Empirical check: On a 400-obs synthetic DGP with true ATE = 1.5, cb_ipw recovers 1.51 / 1.46 on the two paths with DR = 1.48 — the two estimators agree within one SE.


4. Bunching ≡ Kink RDD — Lu-Wang-Xie (2025)

Saez (2010) showed that observed bunching at a kink point identifies the behavioural elasticity. Lu-Wang-Xie prove that under standard smoothness conditions the Saez bunching estimator is numerically equal to the first-order expansion of a Kink-RDD slope-change estimator. Running both tells you whether the identifying first-order conditions are binding in your data.

r = sp.bridge(
    kind="kink_rdd", data=df,
    y="hours_worked", running="taxable_income", cutoff=60_000,
    polynomial=2,
)

Disagreement interpretation: Large gap between estimate_a (kink slope change) and estimate_b (bunching mass) means either the kink is sharper than a first-order expansion captures (need higher-order correction) or the bunching density is distorted by optimisation frictions (anti-bunching, notches, etc.).


5. Doubly-robust via calibration — Zhang et al. (2025)

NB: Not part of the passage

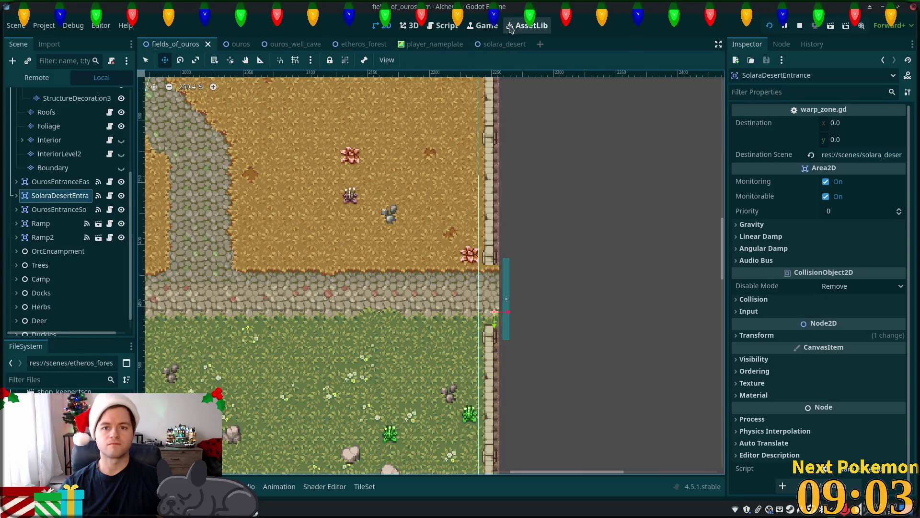
pyautogui.click(504, 44)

AIPW, TMLE, and DML all rely on two nuisance fits: an outcome model (regression of Y on A, X) and a Riesz representer (here, the propensity or its inverse). Zhang et al. show that finite-sample double robustness is equivalent to jointly calibrating the two fits — either via isotonic projection or via the self-tuned influence-function residual.

r = sp.bridge(
    kind="dr_calib", data=df,
    y="y", treat="d",
    covariates=["x1", "x2", "x3"],
)

Why bother? Without calibration, two reasonable ML fits can each be miscalibrated in opposite ways and cancel out the AIPW's doubly- robust guarantee. The bridge report makes the underlying agreement explicit.


6. Long-term Surrogate Index ≡ Proximal Causal Inference — Imbens-Kallus-Mao-Wang (2025)

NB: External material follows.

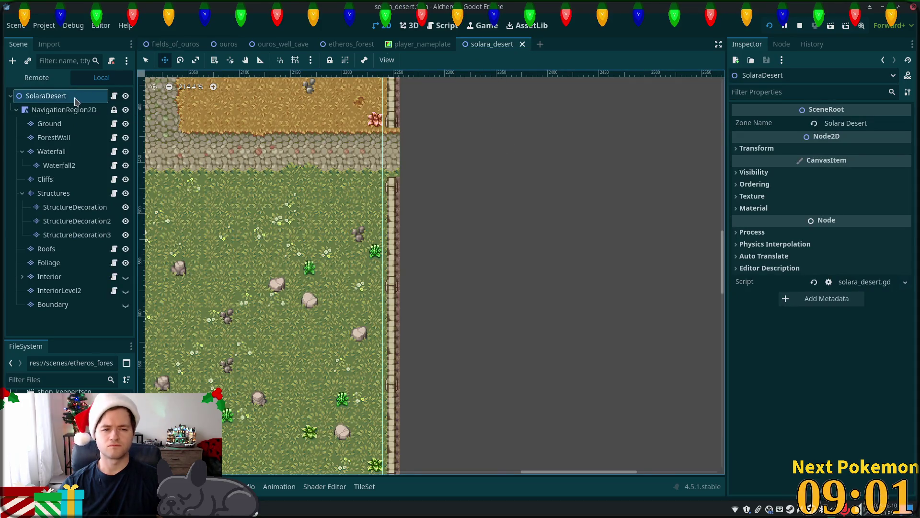
pyautogui.click(16, 109)
# Paste the entrance warp zone under SolaraDesert and rename it FieldsOfOurosEntrance.
pyautogui.rightClick(29, 96)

Surrogate indices (Athey-Chetty-Imbens-Kang, NBER WP 26463, 2019) use short-term measurements as proxies for long-term outcomes. Imbens, Kallus, Mao & Wang show that under a completeness condition, the surrogate-index estimand is identical to a proximal-causal-inference (PCI) estimand using the same short-term variables as proxies for an unobserved confounder.

r = sp.bridge(
    kind="surrogate_pci", data=df,
    long_term="revenue_24mo", short_term=["dau_90d", "retention_90d"],
    treat="feature_flag", covariates=["pre_dau", "pre_purch"],
)

Why this matters: You get two totally different identification arguments for the same number. If they agree, you can trust the long-term extrapolation; if they disagree, your surrogates are either incomplete (miss relevant confounding) or mis-selected (the bridge function is not identified).


When to reach for bridges

  1. Before a PhD/prof audience, to hedge across identification frameworks — "we report the DR-combined estimate; both paths agree."
  2. In a policy report, to show the answer is robust to methodology choice.
  3. In internal A/B-testing tools, to catch nuisance-model misspecification via cross-path disagreement.
  4. In replication studies, to stress-test a prior paper's single path against an alternative.

Every bridge is wired into sp.list_functions(), so LLM agents can discover them by searching e.g. "doubly robust", "synthetic control", or "surrogate" — the tags in each spec make the cross-references explicit.

sp.search_functions("bridge")   # all six + the dispatcher
sp.describe_function("bridge")  # curated JSON schema

This guide corresponds to v1.3+ of StatsPAI; the bridge module statspai.bridge is stable and will not see breaking API changes in 1.x.